The Book of Deuteronomy (Deuteronomy 31:24-26) records Moses saying, "Take this book of the law, and put it by the side of the Ark of the Covenant of the LORD." Similar passages referring to the Law include, for example, Exodus 17:14, "And the LORD said unto Moses, Write this for a memorial in a book, and rehearse it in the ears of Joshua, that I will utterly blot out the remembrance of Amalek from under heaven;" Exodus 24:4, "And Moses wrote all the words of the LORD, and rose up early in the morning, and built an altar under the mount, and twelve pillars, according to the twelve tribes of Israel;" Exodus 34:27, "And the LORD said unto Moses, Write thou these words, for after the tenor of these words I have made a covenant with thee and with Israel;" and Leviticus 26:46 "These are the decrees, the laws and the regulations that the LORD established on Mount Sinai between himself and the Israelites through Moses."

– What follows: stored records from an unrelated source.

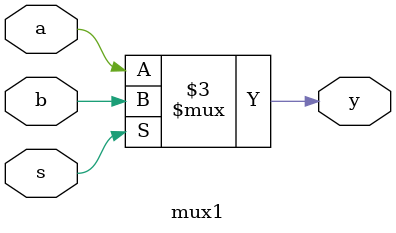
<source format=sv>
module mux1 (output logic y, input logic a, b, s);

always_comb
  if (s)
    y = b;
  else
    y = a;

endmodule

</source>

The Book of Kings relates how a "law of Moses" was discovered in the Temple during the reign of king Josiah (r. 641-609 BCE). This book is mostly identified as an early version of the Book of Deuteronomy, perhaps chapters 5-26 and chapter 28 of the extant text.
Another mention of the "Book of the Law of Moses" is found in Joshua 8:30-31.
The content of the instructions and its interpretations, the Oral Torah, was passed down orally, excerpted and codified in Rabbinical Judaism, and in the Talmud were numbered as the 613 commandments. The Law given to Moses at Sinai (Hebrew Halakhah le-Moshe mi-Sinai ? ? ) is a halakhic distinction.
Rabbinic Judaism asserts that Moses presented the laws to the Jewish people, and that the laws do not apply to Gentiles (including Christians), with the exception of the Seven Laws of Noah, which (it teaches) apply to all people.
Most Christians believe that only parts dealing with the moral law (as opposed to ceremonial law) are still applicable, others believe that none apply, dual-covenant theologians believe that the Old Covenant remains valid only for Jews, and a minority have the view that all parts still apply to believers in Jesus and in the New Covenant.